Stevie Wonder had a majestic hit in 1985 with words that make you want to sway your head:

We are undercover passion on the run
Chasing love up against the sun
We are strangers by day, lovers by night
Knowing it’s so wrong, but feeling so right

The words just seem to fit Indians’ outfielder Lonnie Chisenhall. Personally, my fandom of Chisenhall has been a bit…off…for years. I own a No.27 shersey, which isn’t quite as embarrassing as the time I purposely bought tickets and attended a Britney Spears concert that had LFO as an opening act. Pathetic. Also pathetic…expecting Chisenhall to become an All-Star based on his superb season in 2017.

The Part-Time Superstar

It’s very wrong to think that Chisenhall is suddenly an everyday player. Sure, he hit a robust .340/.456/.511 in 2017 against left-handed pitching…in a whopping (sarcastic) 60 plate appearances. That so-called breakout against southpaws left his career line at just .251/.313/.386 with a .135 ISO, .307 wOBA, and a 93 wRC+.

Courtesy: Erik Drost, Flickr

There are reasons to love what Chisenhall did last year. The Indians needed him to rake with Michael Brantley hurt and he did just that, posting a .305/.376/.578 triple-slash prior to his calf injury in July. Unfortunately, he returned and hit just .224/.296/.306 and struck out 16 times in 49 at-bats. Gross.

After eliminating all of his career at-bats against left-handed pitchers, Chisenhall still has a .269/.318/.435 line, a .166 ISO, .325 wOBA, and a 104 wRC+. He’s just slightly better than average, even in a platoon role.

Certainly, Chisenhall made some huge strides in 2017, particularly early on.
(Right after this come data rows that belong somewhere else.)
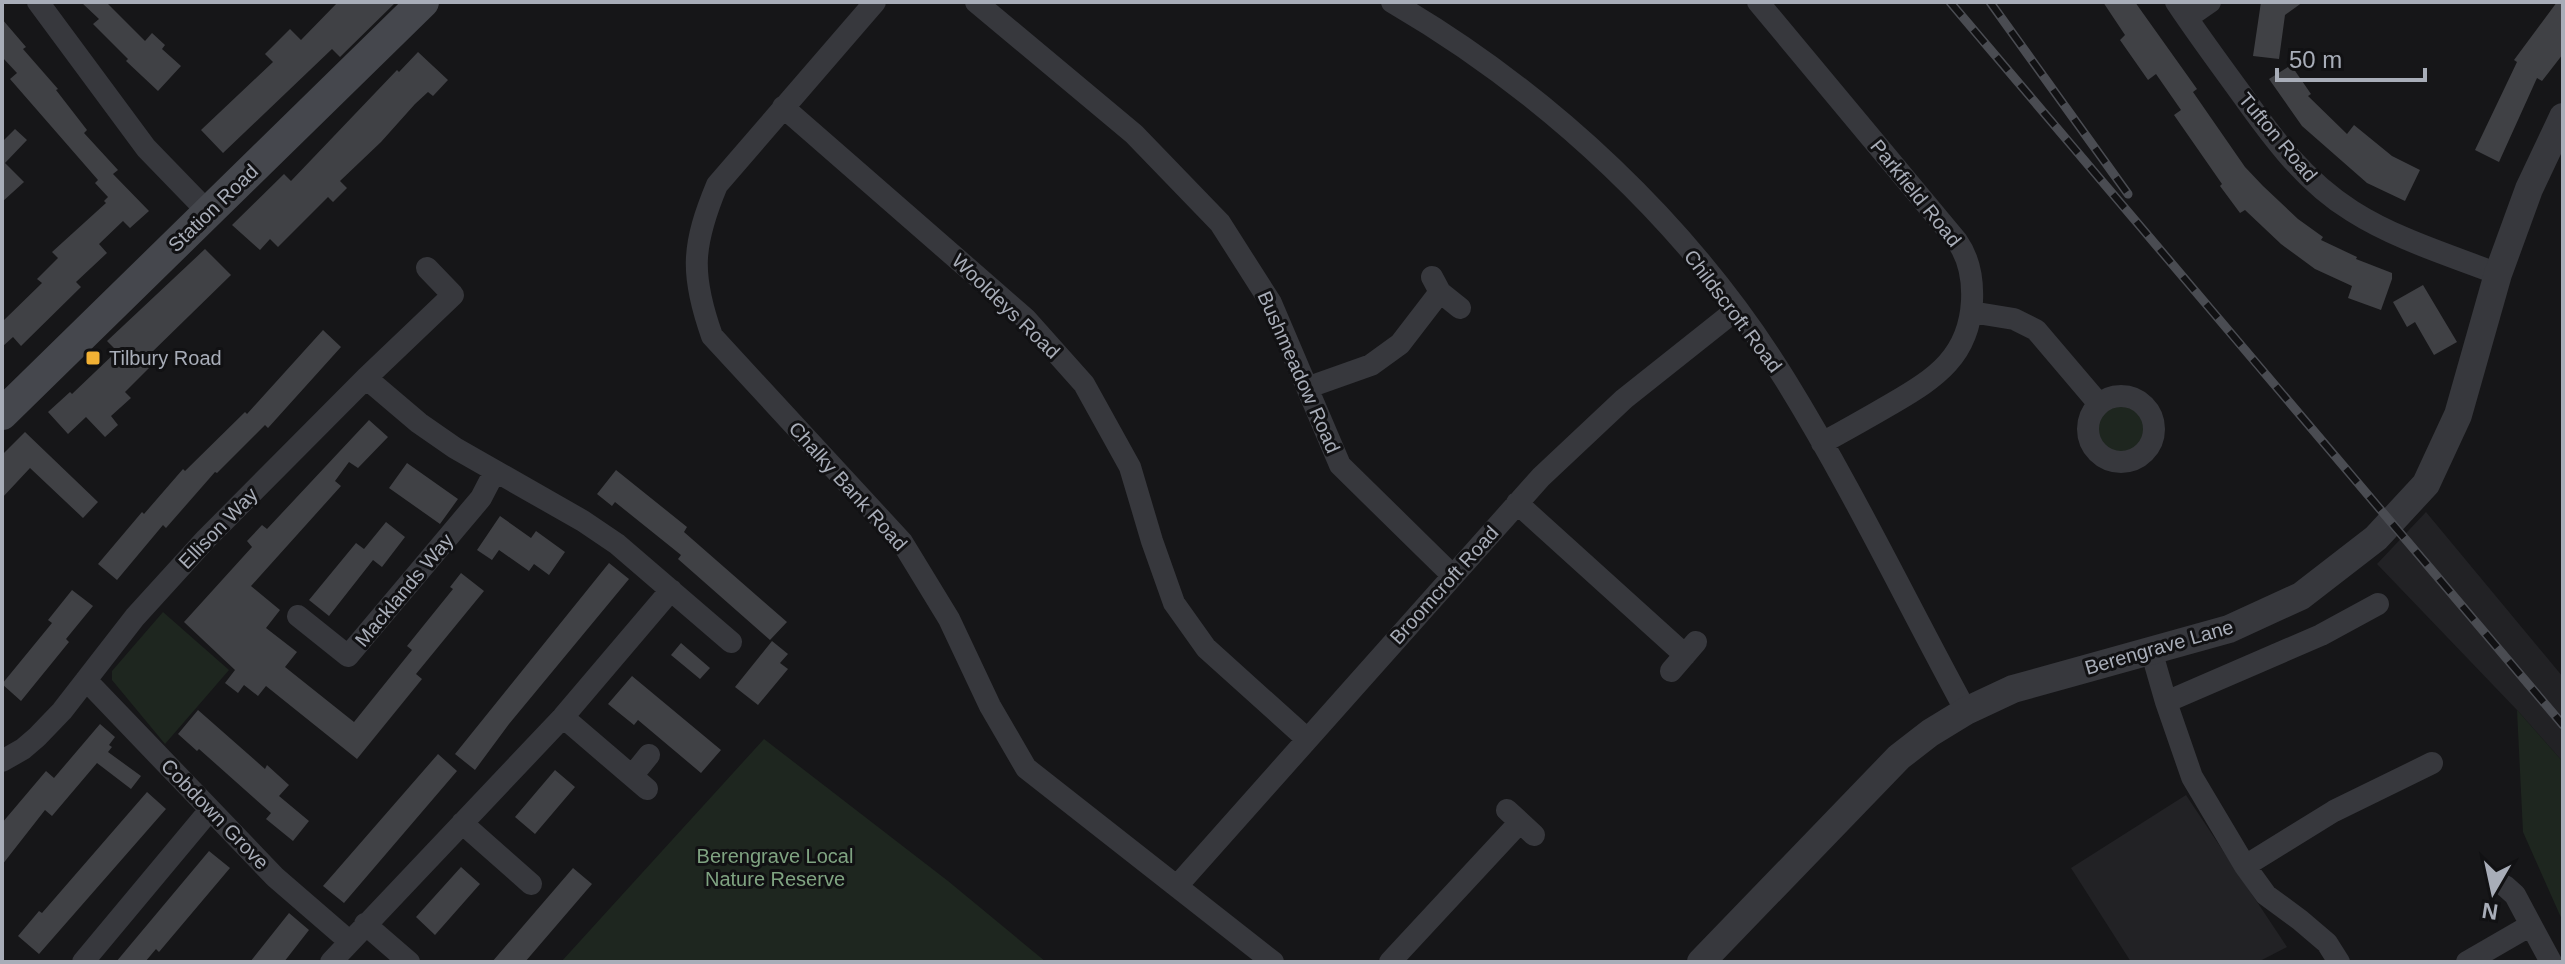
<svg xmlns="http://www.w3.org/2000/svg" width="2565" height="964" font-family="Helvetica,sans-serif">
	<rect width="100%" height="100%" fill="#161618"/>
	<path fill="#222225" d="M 2426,512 L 2563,677 L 2563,762 L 2517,710 L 2377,564 Z
		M 2186,795 L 2287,947 L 2258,962 L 2131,962 L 2071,868 Z"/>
	<path fill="#1e261f" d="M2094 430a27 27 0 1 1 54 0a27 27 0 1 1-54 0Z
		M 163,612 L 229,670 L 165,744 L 112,680 L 112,671 Z
		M 2517,710 L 2563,762 L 2563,922 L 2523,832 Z
		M 764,739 L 948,881 L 1046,962 L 561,962 Z"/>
	<path fill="#404145" d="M 81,2 L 106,2 L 145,41 L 152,33 L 165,45 L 162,49 L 181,66 L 158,91 L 126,61 L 128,59 L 93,24 L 99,19 Z
		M 338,2 L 396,2 L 340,57 L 332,49 L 223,153 L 201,130 L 273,62 L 265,54 L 290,29 L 301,40 Z
		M 2103,2 L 2135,2 L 2197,89 L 2193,92 L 2245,167 L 2263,186 L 2298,219 L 2323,237 L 2321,240 L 2357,257 L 2356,259 L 2392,273 L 2392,279 L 2381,310 L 2348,298 L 2352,286 L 2315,269 L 2281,244 L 2245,210 L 2240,213 L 2220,186 L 2222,184 L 2174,115 L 2181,110 L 2156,74 L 2148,80 L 2120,40 L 2125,35 Z
		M 2261,2 L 2303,2 L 2285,15 L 2279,59 L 2253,56 Z
		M 2557,2 L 2563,2 L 2563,54 L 2542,81 L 2537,78 L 2499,162 L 2475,150 L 2517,62 L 2514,60 Z
		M 2,19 L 26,47 L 23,49 L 58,89 L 56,90 L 87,130 L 84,133 L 118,170 L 113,174 L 149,211 L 130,228 L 123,221 L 99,244 L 107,253 L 76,282 L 81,287 L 21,346 L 13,337 L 2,347 L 2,322 L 42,283 L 37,279 L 58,258 L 52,252 L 106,203 L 104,201 L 108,197 L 95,183 L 98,180 L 10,79 L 17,73 L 2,57 Z
		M 418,52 L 448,80 L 433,96 L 428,92 L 415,104 L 381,142 L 340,181 L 347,188 L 333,202 L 328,197 L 278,247 L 270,239 L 260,250 L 232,225 L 284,174 L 291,181 L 397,70 L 399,72 Z
		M 2291,65 L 2311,94 L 2308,96 L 2347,134 L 2354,125 L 2392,156 L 2420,170 L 2405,201 L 2367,183 L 2302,126 L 2269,79 Z
		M 15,129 L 27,140 L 5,163 L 24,182 L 2,202 L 2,142 Z
		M 205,249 L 231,275 L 148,356 L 155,362 L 125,392 L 131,398 L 111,416 L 118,425 L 105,437 L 86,417 L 68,434 L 48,412 L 70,392 L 72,394 L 117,351 L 107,341 Z
		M 2423,285 L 2457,342 L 2434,355 L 2415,322 L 2407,327 L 2393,302 Z
		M 323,330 L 341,347 L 268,428 L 265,425 L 217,473 L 215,472 L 166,528 L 163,525 L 117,580 L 98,564 L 142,512 L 144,514 L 183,469 L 185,471 L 245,412 L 247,414 Z
		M 369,420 L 388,437 L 358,468 L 349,462 L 335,481 L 341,486 L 251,586 L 280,610 L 266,628 L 297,652 L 285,667 L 354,722 L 412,650 L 407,646 L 453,589 L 450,587 L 461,573 L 484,591 L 416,674 L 422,679 L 357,759 L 266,686 L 258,696 L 244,685 L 238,693 L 225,683 L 235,670 L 184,622 L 252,547 L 247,541 L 262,525 L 267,529 Z
		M 25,432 L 98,502 L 83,518 L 30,468 L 2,498 L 2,455 Z
		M 407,463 L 458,499 L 440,524 L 389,488 Z
		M 616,470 L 687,527 L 684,532 L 787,622 L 770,640 L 678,559 L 681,555 L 615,502 L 612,506 L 597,494 Z
		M 500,516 L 531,538 L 536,531 L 565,552 L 549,575 L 534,564 L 529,571 L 499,550 L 492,560 L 477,550 Z
		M 386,522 L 405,537 L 382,567 L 373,560 L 329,616 L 309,600 L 356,543 L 364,549 Z
		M 609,563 L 629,579 L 509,724 L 475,770 L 455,754 Z
		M 72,590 L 93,606 L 66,639 L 69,642 L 21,701 L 2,684 L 52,623 L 48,620 Z
		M 772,641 L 788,654 L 780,663 L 788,669 L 758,705 L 735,687 Z
		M 681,643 L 710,668 L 700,679 L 671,655 Z
		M 632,676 L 721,750 L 701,773 L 638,720 L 634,725 L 608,704 Z
		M 198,710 L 265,769 L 267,765 L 289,785 L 279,796 L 309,821 L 293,841 L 266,819 L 271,813 L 199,749 L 197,751 L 178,734 Z
		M 100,724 L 115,737 L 109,745 L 112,747 L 108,752 L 141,776 L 131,789 L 97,763 L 52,816 L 45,810 L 2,865 L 2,823 L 46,771 L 54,778 Z
		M 438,754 L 457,771 L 344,903 L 323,886 Z
		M 555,770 L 575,787 L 535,834 L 515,817 Z
		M 147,792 L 166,809 L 39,954 L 18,936 L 39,911 L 42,913 Z
		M 209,851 L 230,868 L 159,952 L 156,949 L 145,962 L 116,962 Z
		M 461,867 L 480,884 L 435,935 L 416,917 Z
		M 573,868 L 592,884 L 525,962 L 492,962 Z
		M 289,913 L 309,930 L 284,962 L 250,962 Z"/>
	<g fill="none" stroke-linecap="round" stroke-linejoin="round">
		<path stroke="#37383d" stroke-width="22" d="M 38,2 L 146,148 L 208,212
			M 875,2 L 717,185 C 692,245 690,274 712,336 L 902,542 L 949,619 L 990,706 L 1026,768 L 1273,962
			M 976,2 L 1134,134 L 1220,223 L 1271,303 L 1340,465 L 1452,575
			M 1392,2 C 1548,93 1691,226 1786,381 C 1852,488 1906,601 1966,711
			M 1758,2 L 1957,241 C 1969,258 1973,280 1972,301 C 1969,356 1936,378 1893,403 C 1869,417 1846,430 1822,443
			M 2176,2 C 2196,32 2218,62 2240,92 C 2272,137 2304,181 2352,211 C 2396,239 2449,255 2498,274
			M 2187,18 L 2210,2
			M 783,107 L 1026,319 L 1084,384 L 1130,467 L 1152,541 L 1174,603 L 1206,648 L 1307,739
			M 1432,277 L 1440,292 L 1460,308
			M 1971,312 L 2014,319 L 2036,330 L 2099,404
			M 366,378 L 419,423 L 455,448 L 583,521 L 617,544 L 731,642
			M 1309,387 L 1371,365 L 1400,344 L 1440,292
			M2088 429a33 33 0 1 1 66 0a33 33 0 1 1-66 0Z
			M 1517,503 L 1685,655
			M 298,616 L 348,656 L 481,498 L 495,471
			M 2151,650 L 2166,702 L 2192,777 L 2245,866 L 2266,895 L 2300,920 L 2327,943 L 2339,962
			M 1671,671 L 1696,642
			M 86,680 L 275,877 L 349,941
			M 2166,702 L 2321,635 L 2378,604
			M 563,717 L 647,789
			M 2,761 L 23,749 L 37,737 L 62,711 L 135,617 L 206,539 L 366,378 L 453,295 L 427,268
			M 632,776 L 649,755
			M 1507,810 L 1534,835
			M 462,823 L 531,884
			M 2245,866 L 2334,811 L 2432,763
			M 1177,886 L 1541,477 L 1624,399 L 1736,310
			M 2505,886 L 2515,895 L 2531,925
			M 365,924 L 409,962
			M 83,962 L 209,811
			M 331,962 L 563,717 L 671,590
			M 1390,962 L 1520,822
			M 2467,962 L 2531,925 L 2551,962"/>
		<path stroke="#37383d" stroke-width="28" d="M 1701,962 L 1899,757 L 1930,733 L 1966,711 L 2013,689 L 2229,629 L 2301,596 L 2376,538 L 2426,484 L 2458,415 L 2498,274 L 2529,189 L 2563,117"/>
		<path stroke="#45474d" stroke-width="32" d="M 2,414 L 423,2"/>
		<defs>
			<path id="rail" d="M 1950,2 L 2563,725
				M 1990,2 L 2128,194"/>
		</defs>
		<use href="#rail" stroke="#4a4c52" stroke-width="9"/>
		<use href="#rail" stroke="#111113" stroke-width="6" stroke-dasharray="18" stroke-linecap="butt"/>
	</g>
	<rect fill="#f2b134" stroke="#111113" stroke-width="3" x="85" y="350" width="16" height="16" rx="4"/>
	<g text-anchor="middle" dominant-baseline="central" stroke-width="6" stroke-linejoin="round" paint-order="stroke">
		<g font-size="20" fill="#a8adb8" stroke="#111113">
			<text transform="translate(2278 137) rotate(50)">Tufton Road</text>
			<text transform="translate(1916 193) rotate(51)">Parkfield Road</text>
			<text transform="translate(213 208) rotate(-44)">Station Road</text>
			<text transform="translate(1006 306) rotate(44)">Wooldeys Road</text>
			<text transform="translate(1733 311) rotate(53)">Childscroft Road</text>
			<text transform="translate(1299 372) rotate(66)">Bushmeadow Road</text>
			<text transform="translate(848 486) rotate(48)">Chalky Bank Road</text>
			<text transform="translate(218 528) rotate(-46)">Ellison Way</text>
			<text transform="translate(1444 585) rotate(-48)">Broomcroft Road</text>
			<text transform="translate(404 590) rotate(-50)">Macklands Way</text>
			<text transform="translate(2159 647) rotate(-16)">Berengrave Lane</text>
			<text transform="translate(215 814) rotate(46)">Cobdown Grove</text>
		</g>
		<g font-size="20" fill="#a8adb8" stroke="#111113" text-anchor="start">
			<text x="109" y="358">Tilbury Road</text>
		</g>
		<g font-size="20" fill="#7fa381" stroke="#111113">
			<text x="775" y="856">Berengrave Local<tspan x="775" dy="23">Nature Reserve</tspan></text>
		</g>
	</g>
	<rect width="2565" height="964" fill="none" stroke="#a8adb8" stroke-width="8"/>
	<g transform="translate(2493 892) rotate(189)" stroke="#111113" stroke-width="6" paint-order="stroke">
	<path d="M0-6L14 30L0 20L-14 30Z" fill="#a8adb8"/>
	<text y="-12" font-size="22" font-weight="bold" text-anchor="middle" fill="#a8adb8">N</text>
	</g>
	<path d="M2277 68v12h148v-12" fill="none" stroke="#a8adb8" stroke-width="4"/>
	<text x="2289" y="68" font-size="24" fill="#a8adb8" stroke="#111113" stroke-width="6" paint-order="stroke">50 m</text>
</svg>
He took more pitches – he even took some walks! – and his 12 home runs were a career-high, even though they came in just 270 plate appearances. Still, he isn’t someone who warrants playing 162 games, and that’s coming from someone who has had an illegitimate fascination with his ability from the onset of his career.

“Lonnie Baseball” is a good baseball player. He is even better when you can protect him from his weaknesses. While his growth in 2017 was exceptional, the Indians don’t need to trust him over a 162 game season as their everyday right fielder. He just isn’t that guy, as evidenced by the projections that he has received.

The Predictions

  • Baseball Prospectus: 0.8 WARP
  • FanGraphs:
    • Depth Charts: 0.6 WAR
    • Steamer: 0.8 WAR
    • ZiPS: 0.2 WAR

The predictions seem to lean towards Tyler Naquin playing a larger role in the Tribe outfield in 2018, which is interesting when you consider that he has a brief history (44 plate appearances in 33 games) against left-handed pitching; however, that role could be fulfilled by Rajai Davis or a healthy Brandon Guyer as a strict platoon-mate with Chisenhall.

Expect a solid season of Chisenhall producing at respectable levels while getting more plate appearances due to being on the strong-side of the platoon…but do so without expecting him to become something he’s never been – an All-Star or elite talent. It feels so right to like him, but it’s so wrong to want more. Thanks, Stevie.